Another Step Forward for Raine!
Yesterday, we earned the support of the Senate Judiciary Committee (6-1) to advance SB1295 to the Senate Rules Committee. We are working hard to strengthen penalties for animal abusers and appreciate the community’s support.
SB1295 would make it a Class 5 felony (currently Class 6) to intentionally or knowingly subject a domestic animal to cruel mistreatment (“To torture, inflict unnecessary serious physical injury or kill the animal in a manner than causes protracted suffering”), or to intentionally or knowingly kill a domestic animal without either legal privilege or consent of the domestic animal’s owner or handler. Read the full bill. Download the fact sheet.
Woman who saved tortured golden retriever says Arizona needs tougher animal-cruelty laws
For weeks, she could hear the bloodcurdling screams echoing through her Tempe apartment complex.
Heather Frazer desperately tried to find the source of the cries because she knew an animal was in trouble.
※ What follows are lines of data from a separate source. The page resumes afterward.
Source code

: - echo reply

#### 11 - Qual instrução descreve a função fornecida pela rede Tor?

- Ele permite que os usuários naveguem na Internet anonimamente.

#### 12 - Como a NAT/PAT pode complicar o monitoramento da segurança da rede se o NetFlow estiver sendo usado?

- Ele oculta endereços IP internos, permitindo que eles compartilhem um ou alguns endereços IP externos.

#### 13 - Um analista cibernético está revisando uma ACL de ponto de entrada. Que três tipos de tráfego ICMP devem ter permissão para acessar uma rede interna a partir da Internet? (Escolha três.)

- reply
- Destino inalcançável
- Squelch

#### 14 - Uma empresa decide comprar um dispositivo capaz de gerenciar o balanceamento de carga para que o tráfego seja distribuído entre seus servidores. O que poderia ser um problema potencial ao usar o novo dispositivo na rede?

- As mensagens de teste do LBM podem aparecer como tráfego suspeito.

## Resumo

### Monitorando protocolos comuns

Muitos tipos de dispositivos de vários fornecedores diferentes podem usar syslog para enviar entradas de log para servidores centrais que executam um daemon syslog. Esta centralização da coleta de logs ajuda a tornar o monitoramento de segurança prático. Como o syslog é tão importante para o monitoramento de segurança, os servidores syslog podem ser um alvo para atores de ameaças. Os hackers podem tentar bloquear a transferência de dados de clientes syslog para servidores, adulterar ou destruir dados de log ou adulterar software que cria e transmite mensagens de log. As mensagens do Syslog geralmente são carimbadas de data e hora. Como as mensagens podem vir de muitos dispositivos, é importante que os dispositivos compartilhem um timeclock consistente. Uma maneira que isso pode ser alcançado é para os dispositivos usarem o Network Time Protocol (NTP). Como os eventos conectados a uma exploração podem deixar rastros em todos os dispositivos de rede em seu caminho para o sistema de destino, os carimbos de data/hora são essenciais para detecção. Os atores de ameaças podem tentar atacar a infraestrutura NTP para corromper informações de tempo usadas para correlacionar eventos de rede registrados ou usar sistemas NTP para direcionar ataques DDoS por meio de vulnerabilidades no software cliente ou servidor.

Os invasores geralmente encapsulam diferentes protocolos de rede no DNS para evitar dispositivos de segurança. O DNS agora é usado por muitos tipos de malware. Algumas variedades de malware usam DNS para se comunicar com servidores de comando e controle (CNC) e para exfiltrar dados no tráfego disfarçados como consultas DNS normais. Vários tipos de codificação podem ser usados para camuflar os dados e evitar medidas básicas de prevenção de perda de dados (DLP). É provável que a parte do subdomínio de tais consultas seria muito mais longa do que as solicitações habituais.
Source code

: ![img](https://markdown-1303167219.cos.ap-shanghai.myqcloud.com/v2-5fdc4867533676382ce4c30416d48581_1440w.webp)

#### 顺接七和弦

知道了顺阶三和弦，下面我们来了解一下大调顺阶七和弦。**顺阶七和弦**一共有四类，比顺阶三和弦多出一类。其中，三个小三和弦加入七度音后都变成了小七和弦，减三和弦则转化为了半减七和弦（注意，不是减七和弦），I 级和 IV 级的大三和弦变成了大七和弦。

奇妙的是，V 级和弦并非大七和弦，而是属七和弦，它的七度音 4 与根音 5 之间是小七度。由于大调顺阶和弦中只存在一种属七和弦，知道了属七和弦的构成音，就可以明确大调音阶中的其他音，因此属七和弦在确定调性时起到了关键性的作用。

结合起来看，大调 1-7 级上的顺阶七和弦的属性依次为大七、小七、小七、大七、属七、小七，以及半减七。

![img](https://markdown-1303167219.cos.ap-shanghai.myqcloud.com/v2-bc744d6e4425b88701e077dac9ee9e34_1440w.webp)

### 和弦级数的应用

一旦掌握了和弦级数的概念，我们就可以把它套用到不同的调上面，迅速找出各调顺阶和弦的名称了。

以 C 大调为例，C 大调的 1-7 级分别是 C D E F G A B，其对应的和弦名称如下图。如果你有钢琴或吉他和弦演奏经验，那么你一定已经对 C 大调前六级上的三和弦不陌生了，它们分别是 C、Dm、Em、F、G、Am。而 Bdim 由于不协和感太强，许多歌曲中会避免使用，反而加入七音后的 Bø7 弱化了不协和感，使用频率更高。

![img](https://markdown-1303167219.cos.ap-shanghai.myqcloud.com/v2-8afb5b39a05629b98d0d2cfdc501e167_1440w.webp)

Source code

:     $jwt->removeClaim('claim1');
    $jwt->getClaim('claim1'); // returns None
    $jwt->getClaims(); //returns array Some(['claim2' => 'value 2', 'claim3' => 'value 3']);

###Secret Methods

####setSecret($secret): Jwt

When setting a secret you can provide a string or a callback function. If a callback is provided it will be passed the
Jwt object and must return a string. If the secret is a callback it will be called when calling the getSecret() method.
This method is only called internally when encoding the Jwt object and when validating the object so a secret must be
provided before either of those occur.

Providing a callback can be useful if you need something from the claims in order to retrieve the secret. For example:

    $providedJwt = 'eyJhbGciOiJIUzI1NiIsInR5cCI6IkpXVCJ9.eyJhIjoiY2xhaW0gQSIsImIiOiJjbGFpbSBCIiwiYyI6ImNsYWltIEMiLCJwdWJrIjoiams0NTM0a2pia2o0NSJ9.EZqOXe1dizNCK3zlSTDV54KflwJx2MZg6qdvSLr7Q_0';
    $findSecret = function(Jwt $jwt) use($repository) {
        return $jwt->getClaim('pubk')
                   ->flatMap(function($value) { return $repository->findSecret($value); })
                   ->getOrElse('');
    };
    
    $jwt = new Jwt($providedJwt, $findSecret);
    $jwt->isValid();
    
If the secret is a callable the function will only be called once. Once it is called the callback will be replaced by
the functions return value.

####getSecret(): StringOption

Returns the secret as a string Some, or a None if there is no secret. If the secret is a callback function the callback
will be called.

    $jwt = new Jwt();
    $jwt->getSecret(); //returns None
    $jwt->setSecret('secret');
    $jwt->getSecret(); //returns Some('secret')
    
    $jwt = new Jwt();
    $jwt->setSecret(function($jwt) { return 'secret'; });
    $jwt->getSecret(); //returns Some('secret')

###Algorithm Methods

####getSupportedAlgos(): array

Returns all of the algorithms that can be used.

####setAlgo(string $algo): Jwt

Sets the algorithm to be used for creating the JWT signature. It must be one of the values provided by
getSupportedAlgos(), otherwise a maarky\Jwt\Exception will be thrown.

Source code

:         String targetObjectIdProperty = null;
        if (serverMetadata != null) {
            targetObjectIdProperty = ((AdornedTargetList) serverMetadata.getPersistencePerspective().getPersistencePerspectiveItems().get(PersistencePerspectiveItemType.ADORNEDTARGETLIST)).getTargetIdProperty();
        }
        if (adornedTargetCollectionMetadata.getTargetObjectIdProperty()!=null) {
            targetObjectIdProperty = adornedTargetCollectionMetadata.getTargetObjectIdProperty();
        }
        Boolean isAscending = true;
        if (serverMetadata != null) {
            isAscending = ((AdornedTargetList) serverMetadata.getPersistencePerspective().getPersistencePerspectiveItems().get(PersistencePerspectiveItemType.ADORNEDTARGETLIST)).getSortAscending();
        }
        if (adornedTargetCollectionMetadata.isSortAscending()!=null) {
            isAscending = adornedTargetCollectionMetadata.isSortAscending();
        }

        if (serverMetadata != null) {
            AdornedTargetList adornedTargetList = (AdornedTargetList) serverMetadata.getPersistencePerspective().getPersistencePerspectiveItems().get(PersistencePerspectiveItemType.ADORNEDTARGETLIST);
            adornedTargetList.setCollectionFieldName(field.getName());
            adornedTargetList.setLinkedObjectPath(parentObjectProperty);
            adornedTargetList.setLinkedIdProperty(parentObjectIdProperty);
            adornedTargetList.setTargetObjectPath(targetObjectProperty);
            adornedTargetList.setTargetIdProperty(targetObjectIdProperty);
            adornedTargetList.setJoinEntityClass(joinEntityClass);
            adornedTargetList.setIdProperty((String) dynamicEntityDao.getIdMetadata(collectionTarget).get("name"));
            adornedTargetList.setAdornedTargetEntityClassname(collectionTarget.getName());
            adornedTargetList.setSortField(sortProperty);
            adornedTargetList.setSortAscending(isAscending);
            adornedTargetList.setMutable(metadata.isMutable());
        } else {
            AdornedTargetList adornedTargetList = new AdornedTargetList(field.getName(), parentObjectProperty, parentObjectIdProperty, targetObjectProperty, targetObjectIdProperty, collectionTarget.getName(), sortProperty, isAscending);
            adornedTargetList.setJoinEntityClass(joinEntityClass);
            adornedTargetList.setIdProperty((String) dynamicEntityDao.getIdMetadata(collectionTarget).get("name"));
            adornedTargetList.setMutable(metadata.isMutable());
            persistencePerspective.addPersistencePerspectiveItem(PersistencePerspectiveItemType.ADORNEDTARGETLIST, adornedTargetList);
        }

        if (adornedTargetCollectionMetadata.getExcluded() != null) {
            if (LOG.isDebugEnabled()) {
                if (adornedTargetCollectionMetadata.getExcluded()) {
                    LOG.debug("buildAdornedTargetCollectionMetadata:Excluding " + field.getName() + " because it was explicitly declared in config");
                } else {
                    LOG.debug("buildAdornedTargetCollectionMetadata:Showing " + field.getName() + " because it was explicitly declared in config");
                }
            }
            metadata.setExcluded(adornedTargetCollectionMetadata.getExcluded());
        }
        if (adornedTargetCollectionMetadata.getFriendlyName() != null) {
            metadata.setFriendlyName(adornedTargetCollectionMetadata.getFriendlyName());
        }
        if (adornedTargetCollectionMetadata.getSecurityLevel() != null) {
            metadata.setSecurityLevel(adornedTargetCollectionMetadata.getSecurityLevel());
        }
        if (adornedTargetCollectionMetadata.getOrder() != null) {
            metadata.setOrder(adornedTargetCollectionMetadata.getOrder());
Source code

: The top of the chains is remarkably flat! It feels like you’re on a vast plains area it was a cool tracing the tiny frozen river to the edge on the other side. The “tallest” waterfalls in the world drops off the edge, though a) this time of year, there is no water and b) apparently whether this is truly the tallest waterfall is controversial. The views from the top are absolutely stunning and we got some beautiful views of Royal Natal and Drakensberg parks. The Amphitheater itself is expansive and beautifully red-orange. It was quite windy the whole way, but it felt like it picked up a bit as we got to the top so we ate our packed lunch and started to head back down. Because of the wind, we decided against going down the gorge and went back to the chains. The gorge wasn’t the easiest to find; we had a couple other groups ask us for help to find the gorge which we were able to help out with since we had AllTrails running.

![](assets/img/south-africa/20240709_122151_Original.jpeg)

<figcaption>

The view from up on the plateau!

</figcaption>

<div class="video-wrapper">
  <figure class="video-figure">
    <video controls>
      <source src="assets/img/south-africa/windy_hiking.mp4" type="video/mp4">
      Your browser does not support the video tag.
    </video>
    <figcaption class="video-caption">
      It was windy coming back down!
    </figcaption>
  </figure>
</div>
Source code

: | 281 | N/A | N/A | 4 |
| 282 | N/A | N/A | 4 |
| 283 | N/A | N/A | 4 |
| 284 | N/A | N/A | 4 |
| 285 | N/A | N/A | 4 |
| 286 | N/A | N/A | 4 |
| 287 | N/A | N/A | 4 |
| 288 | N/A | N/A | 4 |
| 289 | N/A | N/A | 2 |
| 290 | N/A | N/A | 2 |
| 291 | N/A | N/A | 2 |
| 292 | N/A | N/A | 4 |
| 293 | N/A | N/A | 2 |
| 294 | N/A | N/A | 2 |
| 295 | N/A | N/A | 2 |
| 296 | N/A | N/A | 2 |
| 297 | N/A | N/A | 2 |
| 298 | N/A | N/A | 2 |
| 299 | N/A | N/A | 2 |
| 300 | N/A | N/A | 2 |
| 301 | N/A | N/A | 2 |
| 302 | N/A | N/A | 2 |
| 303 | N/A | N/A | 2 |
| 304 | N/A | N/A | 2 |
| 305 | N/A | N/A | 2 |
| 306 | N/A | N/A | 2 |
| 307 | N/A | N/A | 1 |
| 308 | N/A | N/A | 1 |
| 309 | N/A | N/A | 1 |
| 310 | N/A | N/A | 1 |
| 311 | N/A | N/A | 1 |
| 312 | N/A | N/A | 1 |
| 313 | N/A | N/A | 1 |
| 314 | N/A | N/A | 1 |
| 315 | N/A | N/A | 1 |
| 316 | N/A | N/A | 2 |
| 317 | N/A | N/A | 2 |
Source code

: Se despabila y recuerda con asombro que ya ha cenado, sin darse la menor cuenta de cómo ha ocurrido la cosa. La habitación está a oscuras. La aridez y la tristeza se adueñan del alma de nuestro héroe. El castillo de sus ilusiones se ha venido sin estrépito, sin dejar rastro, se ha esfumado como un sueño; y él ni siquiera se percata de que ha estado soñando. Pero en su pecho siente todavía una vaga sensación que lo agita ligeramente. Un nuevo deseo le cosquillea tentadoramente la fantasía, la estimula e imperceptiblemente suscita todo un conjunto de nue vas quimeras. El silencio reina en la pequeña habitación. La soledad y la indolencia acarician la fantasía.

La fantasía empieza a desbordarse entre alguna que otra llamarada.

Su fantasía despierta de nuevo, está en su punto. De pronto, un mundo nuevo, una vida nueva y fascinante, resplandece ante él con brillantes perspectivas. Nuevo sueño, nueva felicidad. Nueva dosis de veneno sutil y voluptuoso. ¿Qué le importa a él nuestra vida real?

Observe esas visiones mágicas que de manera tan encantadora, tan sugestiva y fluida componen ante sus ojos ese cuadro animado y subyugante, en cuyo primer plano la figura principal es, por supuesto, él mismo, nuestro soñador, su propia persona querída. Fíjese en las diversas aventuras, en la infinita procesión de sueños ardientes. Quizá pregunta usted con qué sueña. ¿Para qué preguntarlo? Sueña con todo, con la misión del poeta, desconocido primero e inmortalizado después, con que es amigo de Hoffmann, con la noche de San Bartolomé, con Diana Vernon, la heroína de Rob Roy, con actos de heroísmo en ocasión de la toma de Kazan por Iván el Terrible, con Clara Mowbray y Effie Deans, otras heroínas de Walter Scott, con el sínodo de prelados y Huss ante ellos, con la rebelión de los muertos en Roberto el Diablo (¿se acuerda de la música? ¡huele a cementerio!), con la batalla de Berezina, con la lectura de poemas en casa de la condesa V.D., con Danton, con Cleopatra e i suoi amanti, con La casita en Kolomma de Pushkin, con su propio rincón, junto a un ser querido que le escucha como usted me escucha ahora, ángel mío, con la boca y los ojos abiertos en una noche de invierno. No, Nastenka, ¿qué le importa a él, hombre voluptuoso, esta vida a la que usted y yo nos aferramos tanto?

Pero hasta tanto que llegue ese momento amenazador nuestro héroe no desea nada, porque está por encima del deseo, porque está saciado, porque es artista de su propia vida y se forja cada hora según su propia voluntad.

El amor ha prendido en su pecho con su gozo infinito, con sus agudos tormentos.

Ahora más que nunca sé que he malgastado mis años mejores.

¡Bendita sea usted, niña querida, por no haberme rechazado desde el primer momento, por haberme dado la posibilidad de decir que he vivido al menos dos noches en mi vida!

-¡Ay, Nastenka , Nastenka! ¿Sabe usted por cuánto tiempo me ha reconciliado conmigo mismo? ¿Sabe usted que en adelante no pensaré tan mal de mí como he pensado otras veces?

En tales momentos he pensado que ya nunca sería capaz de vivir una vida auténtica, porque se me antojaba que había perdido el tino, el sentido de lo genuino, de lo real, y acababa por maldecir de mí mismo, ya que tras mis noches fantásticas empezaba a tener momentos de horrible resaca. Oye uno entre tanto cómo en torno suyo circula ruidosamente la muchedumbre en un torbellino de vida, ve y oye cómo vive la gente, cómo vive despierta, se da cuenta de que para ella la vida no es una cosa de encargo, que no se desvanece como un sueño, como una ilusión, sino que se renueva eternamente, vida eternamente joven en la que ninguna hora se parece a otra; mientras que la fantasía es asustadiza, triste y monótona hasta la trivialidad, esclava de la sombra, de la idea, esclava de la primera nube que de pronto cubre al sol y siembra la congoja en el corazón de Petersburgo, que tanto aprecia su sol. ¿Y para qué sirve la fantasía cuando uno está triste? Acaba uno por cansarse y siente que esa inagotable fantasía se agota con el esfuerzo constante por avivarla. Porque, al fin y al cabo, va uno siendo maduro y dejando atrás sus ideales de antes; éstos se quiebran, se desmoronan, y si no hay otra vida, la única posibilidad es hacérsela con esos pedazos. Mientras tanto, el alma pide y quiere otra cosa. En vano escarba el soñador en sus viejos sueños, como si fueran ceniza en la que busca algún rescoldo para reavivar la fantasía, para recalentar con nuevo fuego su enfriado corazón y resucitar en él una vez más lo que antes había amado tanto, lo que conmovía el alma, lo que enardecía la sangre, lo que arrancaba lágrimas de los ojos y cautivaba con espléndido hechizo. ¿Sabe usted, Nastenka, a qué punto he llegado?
After several attempts, she found the right apartment and peered through a gap in the blinds.
“That was when I saw like a little ball of orange fur on the ground,” Frazer said, beginning to choke back tears. “It was the worst scream that I’ve ever heard in my life.”
She said she caught a glimpse of a man beating the puppy with a metal rod — over and over again.
Frazer called Tempe police, who entered and found a tiny golden retriever with multiple skull and cheek-bone fractures, swelling in both eyes, multiple cuts on his front shoulder and on top of his head, and a broken canine tooth.
Police also found two cats in the apartment that appeared to be beaten. One cat’s eye was detached from its socket, according to media reports at the time.
Shundong Hu, the man Frazer said she saw in the apartment, was indicted on charges of cruel mistreatment of an animal, a Class 6 felony, and two misdemeanors for failing to provide medical treatment to an animal and disorderly conduct.
Hu, who pleaded not guilty, is scheduled to stand trial in April.
If he’s convicted, the felony charge could be changed to a misdemeanor by the court and carry a much lighter punishment, due to Arizona’s existing animal-cruelty laws.
The potential penalty would be greater for killing a lamb or a cow without the owner’s permission.
Animal advocates, including the Arizona Humane Society and Frazer, said that difference is why Arizona lawmakers need to close what they call the state’s “animal-abuse loophole.”
They are asking the Legislature to pass Senate Bill 1295, which would toughen the penalty in severe cases of animal cruelty by making it a Class 5 felony, the same penalty as killing livestock illegally.